1. Ferdinand to pay an annual tribute of 30,000 ducats, and also the arrears due in respect of the last two years.

2. The Sultan engaged not to attack Ferdinand either directly, or by furnishing assistance to John Sigismund. He also undertook that John Sigismund should respect the territories of Ferdinand.

3. Melchior Balassa and Nicholas Bathory, and others in a similar position, who had returned to their allegiance to Ferdinand, to be included in the peace with their property and lordships, and to be the vassals of Ferdinand and John Sigismund conjointly.

4. If any of Ferdinand’s subjects had been expelled from his property by the adherents of John Sigismund, or vice versâ, no suits or proceedings to recover such property to be taken during the peace.

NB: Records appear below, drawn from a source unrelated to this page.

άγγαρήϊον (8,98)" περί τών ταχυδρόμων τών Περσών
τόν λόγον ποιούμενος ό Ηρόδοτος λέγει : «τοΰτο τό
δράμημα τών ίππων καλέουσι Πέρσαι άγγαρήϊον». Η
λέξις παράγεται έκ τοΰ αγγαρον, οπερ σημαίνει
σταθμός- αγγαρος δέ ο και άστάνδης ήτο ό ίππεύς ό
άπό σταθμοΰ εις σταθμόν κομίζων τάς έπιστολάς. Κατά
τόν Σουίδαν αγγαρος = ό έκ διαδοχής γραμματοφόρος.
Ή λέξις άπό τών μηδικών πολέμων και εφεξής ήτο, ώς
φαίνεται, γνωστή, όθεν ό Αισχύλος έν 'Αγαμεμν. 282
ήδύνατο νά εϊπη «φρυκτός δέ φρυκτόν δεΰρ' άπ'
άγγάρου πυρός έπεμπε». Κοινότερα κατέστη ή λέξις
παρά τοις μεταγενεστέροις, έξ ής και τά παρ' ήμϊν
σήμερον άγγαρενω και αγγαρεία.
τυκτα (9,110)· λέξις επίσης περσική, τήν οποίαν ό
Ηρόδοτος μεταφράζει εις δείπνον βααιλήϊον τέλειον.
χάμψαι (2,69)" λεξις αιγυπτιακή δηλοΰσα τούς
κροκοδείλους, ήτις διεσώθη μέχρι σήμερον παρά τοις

5. If new and otherwise irreconcilable differences should arise between the contracting parties with regard to the limits of their jurisdiction, as a provisional arrangement the de facto subjects of each party at the commencement of the peace to remain so during its continuance, and, in particular, certain villages near the Danube and the fortress of Tata, some of which were in Ferdinand’s and some in the Sultan’s possession, to remain respectively as they were, and those in Ferdinand’s possession not to be molested by the garrison of Tata.

6. Any Turkish nobles who were in the power of any of Ferdinand’s officers, either as fugitives or otherwise, to be released without ransom.

7. Runaway slaves with any property they might have stolen to be mutually restored.

8. Ferdinand’s officers to be allowed to fortify and provision castles, towns, and villages on the borders of Hungary within their own territories.

9. Disputes about boundaries or the like between the subjects of the two parties to be settled by arbitration, and the persons at fault punished as truce-breakers.